Exercise details:
Show every line of the material that contains the string "frame".
[start]
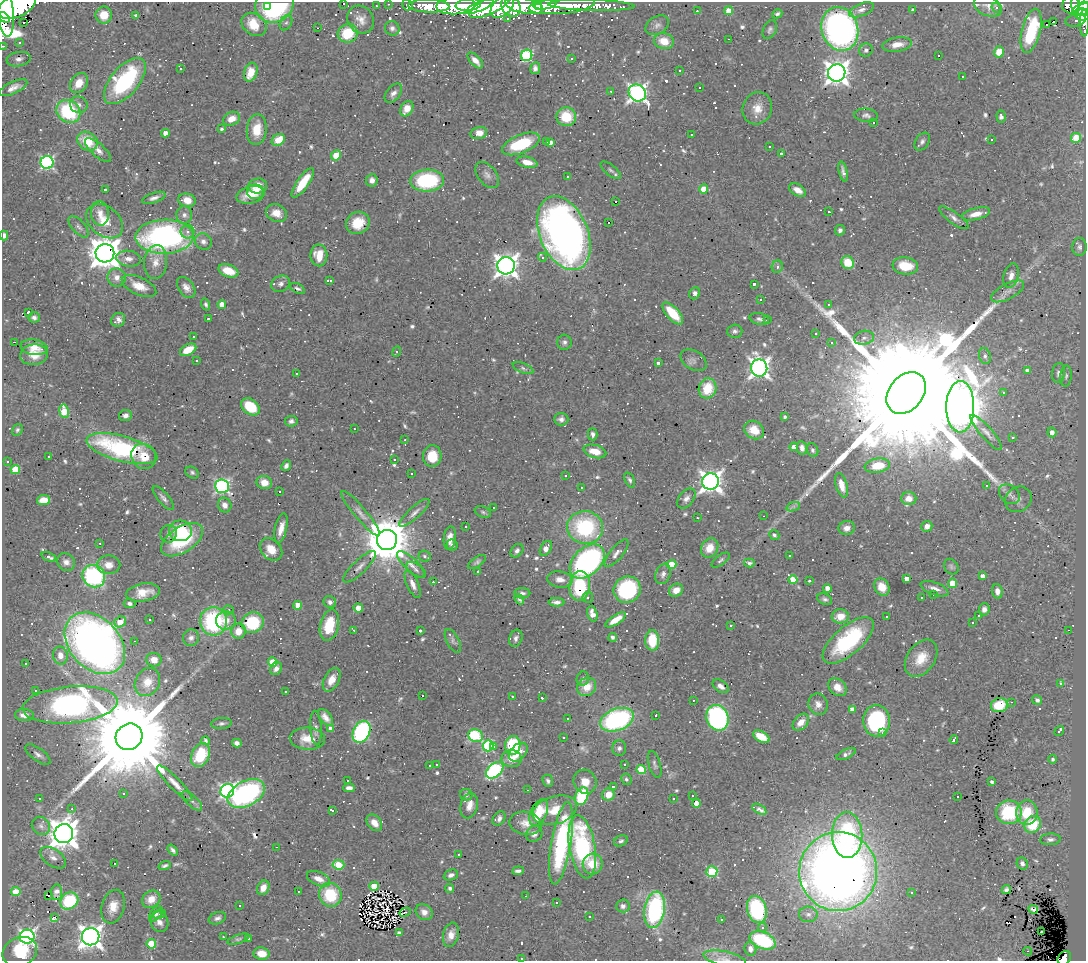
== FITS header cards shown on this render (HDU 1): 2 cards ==
NAXIS1  =                 1084
NAXIS2  =                  959

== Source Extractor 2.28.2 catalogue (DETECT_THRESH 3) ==
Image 1084 x 959 px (HDU 1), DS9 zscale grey, 1 PNG px = 1 image px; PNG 1088 x 963 px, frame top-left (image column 1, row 959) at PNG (2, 2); each listed source drawn as its Kron ellipse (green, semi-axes under 4 px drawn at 4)
Background 0.586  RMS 0.03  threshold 0.0891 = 3 sigma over >= 5 px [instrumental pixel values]
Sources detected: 861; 1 with non-positive FLUX_AUTO (blend fragments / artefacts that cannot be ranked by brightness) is neither listed nor drawn; of the other 860, the 500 brightest by FLUX_AUTO listed and drawn (360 fainter detections omitted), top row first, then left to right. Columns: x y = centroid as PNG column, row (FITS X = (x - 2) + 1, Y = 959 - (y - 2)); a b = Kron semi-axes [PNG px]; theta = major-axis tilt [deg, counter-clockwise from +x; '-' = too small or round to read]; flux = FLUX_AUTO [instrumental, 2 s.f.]
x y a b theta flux
343 3 3 3 - 190
275 4 20 17 36 250
388 4 3 2 - 5.6
407 5 6 5 - 24
456 5 19 9 4 990
468 5 13 6 7 670
537 5 5 3 - 330
545 5 11 4 10 610
562 5 33 8 5 700
591 5 43 5 -2 200
1071 5 9 8 - 160
1075 5 8 4 -85 180
17 6 20 11 25 2500
267 6 3 2 - 16
376 6 3 2 - 7.4
429 6 20 6 -2 280
480 6 15 4 23 530
490 6 23 8 26 1000
502 6 14 8 42 960
511 6 11 9 -58 770
524 6 19 7 -13 1400
988 6 15 9 -25 14
1084 6 5 4 - 170
5 8 28 8 -83 2500
996 8 5 4 - 8
861 10 13 6 22 11
913 10 3 3 - 5
1082 10 10 5 20 340
697 11 3 2 - 8.6
729 11 4 4 - 39
777 14 5 4 - 5.1
1082 14 7 6 - 290
104 15 8 8 - 38
136 15 3 3 - 16
4 17 7 3 -35 350
508 18 3 3 - 13
361 19 14 12 -53 21
1076 20 10 6 13 69
1054 21 3 3 - 1200
24 23 3 3 - 68
286 23 8 5 61 5
1084 23 13 4 90 68
254 24 13 10 -36 52
657 25 12 8 29 10
1046 25 3 2 - 17
317 28 3 2 - 5.1
392 28 7 7 - 7.3
840 29 22 18 -73 750
770 30 10 6 66 5.9
1031 31 22 9 76 130
348 33 10 9 - 72
729 39 3 2 - 54
664 41 10 8 -16 32
19 42 3 3 - 7.7
897 44 15 7 9 22
3 46 3 2 - 9
866 50 7 6 - 6.7
999 52 5 5 - 34
527 55 6 5 - 210
939 55 3 3 - 220
572 58 3 3 - 10
19 59 12 7 9 10
475 60 10 5 -47 17
535 68 6 5 - 8.1
181 69 3 3 - 22
679 71 3 3 - 16
251 72 10 6 73 39
837 73 9 8 - 1900
962 77 3 3 - 24
125 81 28 14 50 250
79 83 11 8 58 31
699 87 3 3 - 5.2
13 88 15 6 25 15
611 91 3 2 - 4.6
393 93 11 6 51 11
637 93 9 8 - 940
79 105 9 8 - 9.9
757 108 16 14 66 30
407 109 8 6 60 30
68 111 13 11 -36 170
866 115 12 6 -7 8
1001 116 6 4 -87 6.3
566 117 10 9 - 64
232 119 9 6 24 26
874 122 3 3 - 28
221 129 4 3 - 4.9
257 129 16 10 84 46
165 133 4 4 - 16
479 133 8 6 13 18
691 135 3 3 - 7.5
1076 138 5 5 - 70
992 139 3 3 - 94
278 140 7 5 32 36
87 141 11 8 -34 63
547 141 3 3 - 28
550 142 4 4 - 9.9
922 142 10 6 57 7.4
521 144 20 9 22 110
769 146 3 3 - 4.6
98 150 16 6 -42 14
781 154 3 3 - 8.2
336 155 5 4 - 50
47 162 6 6 - 370
527 162 10 5 -13 24
611 170 12 5 -38 6
843 172 10 4 -77 8.3
487 175 15 9 -50 13
568 177 3 3 - 8.8
372 180 6 5 - 11
427 181 17 11 4 190
303 183 17 6 55 68
258 186 9 7 5 35
704 189 4 4 - 34
105 190 3 3 - 15
798 190 9 5 -31 16
255 192 8 7 - 22
251 195 14 8 14 38
154 198 12 5 18 9
187 200 9 6 -12 29
615 202 3 3 - 650
829 212 3 3 - 33
100 213 12 9 -86 19
276 213 11 8 -24 22
976 214 14 6 14 22
184 215 9 8 - 9.4
954 218 18 5 -36 11
105 221 20 14 -39 45
609 222 3 3 - 33000
358 223 12 11 - 49
79 227 13 6 -48 8.4
840 230 5 5 - 6.7
188 232 7 7 - 8.8
564 233 39 24 -67 1400
4 235 5 4 - 9.1
164 237 29 17 1 570
203 242 9 7 -37 9.9
1079 247 9 7 86 6.7
105 253 9 9 - 3900
319 255 11 8 -88 39
542 257 4 3 - 25
128 259 12 8 -8 15
156 262 17 11 82 23
848 263 7 6 - 48
506 266 9 8 - 1800
905 266 13 8 -8 48
777 267 6 5 - 6
228 271 10 6 -19 39
1011 276 12 7 75 14
117 277 9 9 - 15
330 280 3 3 - 98
281 284 10 7 26 8.3
754 284 3 3 - 4.6
139 286 18 8 -24 34
186 287 12 7 -55 13
297 288 8 4 -27 5.5
1008 291 18 7 28 16
695 293 6 5 - 8.3
761 300 3 3 - 99
206 304 6 4 -71 4.8
222 304 4 4 - 22
829 305 3 3 - 13
28 312 3 3 - 4.8
673 313 14 6 -48 63
34 317 6 5 - 7.3
208 319 3 3 - 37
759 319 10 5 -12 6.5
118 320 7 6 - 10
767 320 3 2 - 13
735 331 7 6 - 6.4
816 333 3 3 - 5.1
193 337 3 3 - 4.6
864 338 10 7 11 9.1
14 342 3 2 - 58
564 342 7 7 - 6.6
831 343 3 3 - 77
34 347 13 8 -8 22
188 350 9 5 28 44
397 351 5 3 - 4.4
34 355 14 10 7 30
985 356 8 6 -73 6.7
694 360 14 9 -31 10
196 361 3 3 - 6.2
658 363 3 3 - 5.7
523 368 11 5 -22 5.2
759 368 8 8 - 1100
1027 370 4 3 - 7.3
1058 373 10 6 84 9.6
296 374 3 3 - 37
1066 376 10 5 85 6
708 388 10 9 - 56
906 393 23 17 50 200000
1003 393 3 3 - 48
250 407 10 7 -38 84
960 407 26 14 90 10000
64 411 7 4 -81 67
125 416 6 5 - 11
785 417 3 3 - 4.6
561 419 7 6 - 8.4
291 421 6 5 - 7
354 429 3 2 - 10
17 430 6 5 - 4.8
754 430 10 8 -32 35
986 432 23 6 -49 12
1052 432 5 4 - 12
593 434 6 5 - 6.9
1013 437 3 3 - 7.1
405 440 3 3 - 5.2
794 447 4 4 - 16
802 448 7 5 -82 10
122 449 37 12 -15 290
813 450 7 5 -67 5.5
595 451 11 6 -14 31
49 456 3 3 - 9.2
144 456 13 12 - 15
432 456 11 9 86 48
394 459 3 3 - 45
7 461 3 3 - 22
286 466 6 4 50 7.4
877 466 13 7 9 49
15 469 5 4 - 69
192 472 7 5 -33 4.8
411 474 3 3 - 14
565 475 3 3 - 16
630 480 8 4 -66 5.4
711 482 8 8 - 1500
264 483 8 6 -17 27
841 485 12 5 -74 24
222 486 7 7 - 450
987 486 3 3 - 270
581 487 3 3 - 7.2
279 492 3 3 - 160
1009 494 11 8 -41 11
163 498 15 5 -49 8
686 499 11 7 51 10
909 499 7 6 - 17
1018 499 14 12 32 14
43 500 6 5 - 29
225 505 7 6 - 14
793 507 7 4 19 4.8
493 508 3 2 - 6.2
483 512 8 5 -21 4.3
360 513 29 6 -50 17
414 513 19 5 42 12
764 516 3 2 - 19
697 518 3 3 - 5.8
927 526 5 5 - 13
466 527 3 3 - 12
585 527 18 16 -7 200
281 528 15 6 78 21
847 528 8 7 - 15
180 531 11 10 - 50
169 534 9 8 - 8.2
774 535 5 4 - 4.6
450 538 12 6 84 19
182 540 23 12 33 120
387 540 10 10 - 10000
100 543 3 2 - 4.7
452 545 5 5 - 6.6
546 548 8 5 59 15
710 548 10 8 58 33
271 549 13 9 -45 26
517 551 7 5 48 6.7
616 553 17 6 51 12
789 555 3 3 - 4.8
425 556 6 5 - 4.5
49 557 8 3 -23 9.6
721 560 10 5 37 5.5
587 561 20 13 44 460
66 562 9 8 - 12
477 562 10 4 34 4.9
749 563 5 3 - 5.1
411 564 18 6 -43 14
672 564 4 4 - 61
108 565 12 9 1 17
360 567 21 6 44 11
951 567 8 6 -57 5
416 570 11 6 -35 6.3
478 572 3 3 - 6.3
663 574 10 7 70 9.6
94 576 12 11 - 280
982 576 4 3 - 9.5
560 579 12 8 -6 17
906 579 4 4 - 26
793 580 4 4 - 61
809 581 3 3 - 18
433 582 3 3 - 72
952 583 4 4 - 48
413 584 15 6 -66 15
580 586 15 10 85 130
882 587 9 7 -61 31
827 588 4 4 - 23
934 589 15 6 -20 15
627 590 14 13 - 220
676 590 7 6 - 22
997 591 7 5 -83 12
143 592 17 8 9 35
522 593 8 5 1 6.3
933 595 3 3 - 7.2
588 597 5 5 - 4.6
922 598 3 3 - 34
519 599 6 3 -54 4.5
825 599 8 5 -26 5.5
330 602 6 5 - 7.2
557 602 8 4 -2 8.8
130 603 6 4 -6 6.3
298 605 4 4 - 34
358 608 5 4 - 41
984 609 6 5 - 8.5
229 610 5 4 - 4.5
592 614 8 5 -74 14
978 615 3 3 - 100
840 616 8 7 - 26
887 616 3 3 - 7.5
150 620 3 3 - 5.6
226 620 10 9 - 21
616 620 12 4 33 28
213 621 14 13 - 230
120 622 6 5 - 33
253 623 11 10 - 110
973 623 3 3 - 280
329 625 16 9 77 74
731 626 3 3 - 5.4
354 630 3 3 - 4.6
1068 630 3 2 - 8.4
238 631 7 7 - 26
420 631 3 3 - 62
613 637 4 4 - 6.5
191 638 8 8 - 9
516 638 9 6 70 8.5
652 640 10 7 -89 68
848 640 31 14 41 190
134 641 2 2 - 4.3
453 641 13 6 -62 6.4
95 643 35 25 -47 1500
60 656 9 7 -79 19
921 658 20 14 55 41
154 660 7 6 - 20
273 662 5 4 - 49
26 663 3 3 - 100
276 669 7 5 53 10
583 679 7 6 - 4.5
332 680 12 7 62 22
147 682 14 12 58 32
1061 683 3 3 - 21
721 686 9 5 -34 10
587 687 10 8 36 34
837 687 10 8 -40 22
36 691 3 3 - 66
286 691 3 3 - 1300
422 696 3 3 - 280
512 696 3 3 - 13
542 698 3 3 - 4.9
693 700 3 2 - 5.9
1037 700 5 4 - 6.3
1011 702 3 2 - 12
818 704 11 9 -68 13
70 705 48 18 5 730
999 705 8 7 - 56
852 709 4 4 - 11
24 715 9 6 -3 17
655 715 3 3 - 140
325 717 10 5 -51 11
717 718 13 10 -69 400
568 719 3 3 - 21
617 720 17 11 20 340
876 721 16 13 -87 230
801 722 10 6 48 21
221 723 10 5 7 6
316 728 17 5 -86 9.7
331 728 4 4 - 15
1059 731 5 3 - 29
361 732 11 8 64 320
883 733 3 3 - 48
475 736 7 6 - 140
129 737 14 12 42 62000
564 737 3 3 - 7.4
761 737 9 5 -30 47
307 739 17 11 -4 40
954 740 4 3 - 11
206 741 4 4 - 4.8
237 743 5 4 - 8
513 745 9 7 83 120
488 746 6 5 - 200
493 746 3 3 - 22
619 748 7 7 - 7
518 752 11 7 44 37
38 754 15 6 -36 10
846 754 10 4 24 6.4
200 755 12 8 66 92
512 759 10 8 -1 23
1053 759 4 4 - 5.7
624 764 3 3 - 4.9
655 764 14 6 -74 6.5
437 765 3 3 - 8.4
430 766 3 3 - 8.6
641 769 4 4 - 68
495 770 10 6 42 320
626 779 6 5 - 4.6
347 781 3 3 - 28
548 781 6 5 - 5.7
585 782 12 11 - 25
992 782 3 3 - 5.4
175 783 24 5 -45 19
614 787 3 3 - 47
349 788 6 4 3 11
528 790 3 2 - 5
227 791 7 6 - 480
123 793 3 3 - 40
246 794 20 12 27 420
466 795 6 5 - 5.4
608 795 6 6 - 31
582 796 9 6 70 150
692 796 3 3 - 21
957 797 3 3 - 140
39 798 3 3 - 6.9
673 799 3 3 - 14
192 801 13 5 -43 7.3
696 803 4 4 - 28
469 806 13 8 75 18
72 809 4 3 - 4.6
759 809 8 4 -31 16
333 810 4 3 - 10
555 810 23 14 16 46
1009 812 13 12 - 140
539 813 14 8 65 59
1027 813 12 10 84 63
499 818 8 5 54 7.6
374 823 9 6 -51 20
525 823 16 11 -10 25
1032 824 9 8 - 70
41 826 10 8 -46 10
64 834 9 9 - 3600
534 834 8 7 - 11
847 835 23 15 -89 250
1050 839 10 6 3 7.9
621 841 7 5 25 5.3
561 843 42 10 80 250
276 847 3 2 - 4.4
582 847 32 13 -80 280
173 850 6 3 -53 5.5
458 854 3 3 - 11
53 858 15 8 -35 15
114 863 3 3 - 360
1022 863 6 5 - 6.4
593 864 10 10 - 42
338 865 6 5 - 93
165 866 6 3 18 4.6
518 871 6 3 6 6.5
838 871 39 39 - 2700
712 872 5 5 - 160
451 875 7 5 21 8
319 879 12 6 -24 20
374 886 4 4 - 50
263 888 7 5 63 20
450 888 4 4 - 4.9
1006 890 5 4 - 5
298 891 3 2 - 4.6
16 892 4 4 - 58
56 892 8 5 83 11
912 893 3 3 - 4.3
330 895 12 11 - 93
49 896 3 2 - 8.6
526 896 2 2 - 8.6
151 899 10 8 32 24
69 901 9 8 - 140
556 902 3 3 - 4.5
240 906 3 3 - 73
623 906 7 6 - 7.7
113 907 17 11 74 30
1033 909 5 4 - 5.9
655 910 18 10 80 310
757 910 14 9 -75 190
405 912 6 2 26 9.6
424 912 9 7 -38 15
156 914 9 5 53 6.7
159 914 7 4 10 4.9
808 914 9 8 - 8.9
590 916 3 3 - 8.5
54 917 4 3 - 260
217 918 9 6 20 7.4
721 919 3 3 - 12
160 922 10 8 -73 12
763 928 4 4 - 4.4
1041 932 4 2 - 6.9
399 933 4 3 - 8
451 935 12 7 76 18
27 937 7 7 - 700
91 937 9 8 - 2000
223 937 3 2 - 8.8
248 938 3 3 - 5.8
238 939 11 4 18 4.8
763 940 13 8 -22 150
151 944 5 4 - 84
750 949 7 6 - 11
1028 951 4 2 - 9.3
20 952 18 14 23 110
262 954 8 6 -8 27
521 958 3 3 - 6.7
1064 958 7 6 - 91
725 959 22 7 -12 16
At the frame edge (FLAGS 8, measured only in part): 12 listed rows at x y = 343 3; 275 4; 17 6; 1084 6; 5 8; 4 17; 1084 23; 3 46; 4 235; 521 958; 1064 958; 725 959
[360 fainter detections neither listed nor drawn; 1 non-positive-flux detection neither listed nor drawn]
[end]
The reply:
Image 1084 x 959 px (HDU 1), DS9 zscale grey, 1 PNG px = 1 image px; PNG 1088 x 963 px, frame top-left (image column 1, row 959) at PNG (2, 2); each listed source drawn as its Kron ellipse (green, semi-axes under 4 px drawn at 4)
At the frame edge (FLAGS 8, measured only in part): 12 listed rows at x y = 343 3; 275 4; 17 6; 1084 6; 5 8; 4 17; 1084 23; 3 46; 4 235; 521 958; 1064 958; 725 959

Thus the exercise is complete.